Vous n’avez pas aimé un silence dans le discours de politique générale qu’Edouard Philippe a prononcé mercredi devant l’Assemblée nationale.

C’est ça, un silence, un oubli qui en dit long sur un des principaux problèmes, à mes yeux, de la politique du gouvernement. Cet oubli, c’est celui de deux mots lourds de sens : économies budgétaires. En un peu plus d’une heure de discours, dans un exercice qui doit baliser l’intégralité de l’action politique du gouvernement pour les trois ans à venir, pas un mot sur la réduction de la dépense publique, sur cette drogue dure à laquelle la France s’adonne, et qui fait d’elle la championne d’Europe des déficits.
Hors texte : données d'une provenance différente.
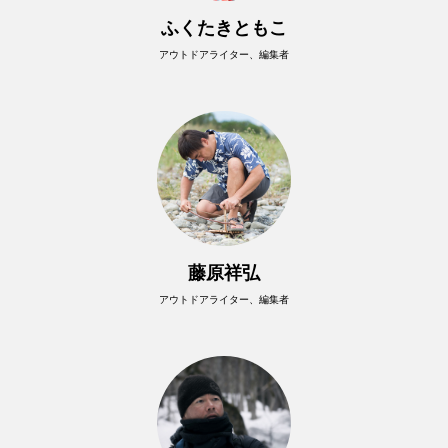
ふくたきともこ
アウトドアライター、編集者
藤原祥弘
アウトドアライター、編集者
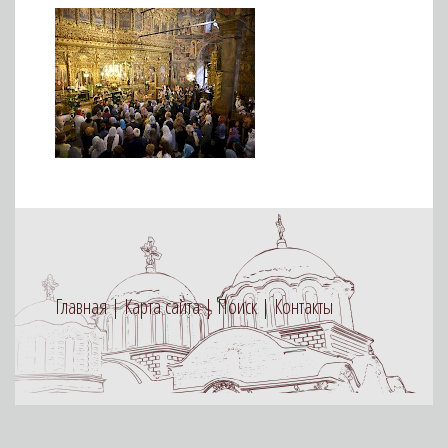
Главная
Карта сайта
Поиск
Контакты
Le Premier ministre a quand même parlé de la suppression de niches fiscales pour financer les baisses d’impôts.

C’est vrai, mais c’est une manière détournée d’évoquer la question des déficits. C’est un moyen de ne pas aggraver le déficit, mais en aucun cas de le réduire. Certes le gouvernement baisse les impôts de 5 milliards d’euros (très bonne nouvelle dans ce pays qui détient le record de la pression fiscale de tous les pays développés), mais au lieu de diminuer les dépenses à hauteur de cette perte de recettes, il augmente d’autres impôts. Mais oui : réduire ou fermer une niche fiscale, c’est augmenter des impôts. La suppression programmée de la détaxation du gazole non-routier, ça revient tout simplement à une taxation de ce carburant. Vous voyez bien qu’il n’y a pas d’effort sur la dépense publique.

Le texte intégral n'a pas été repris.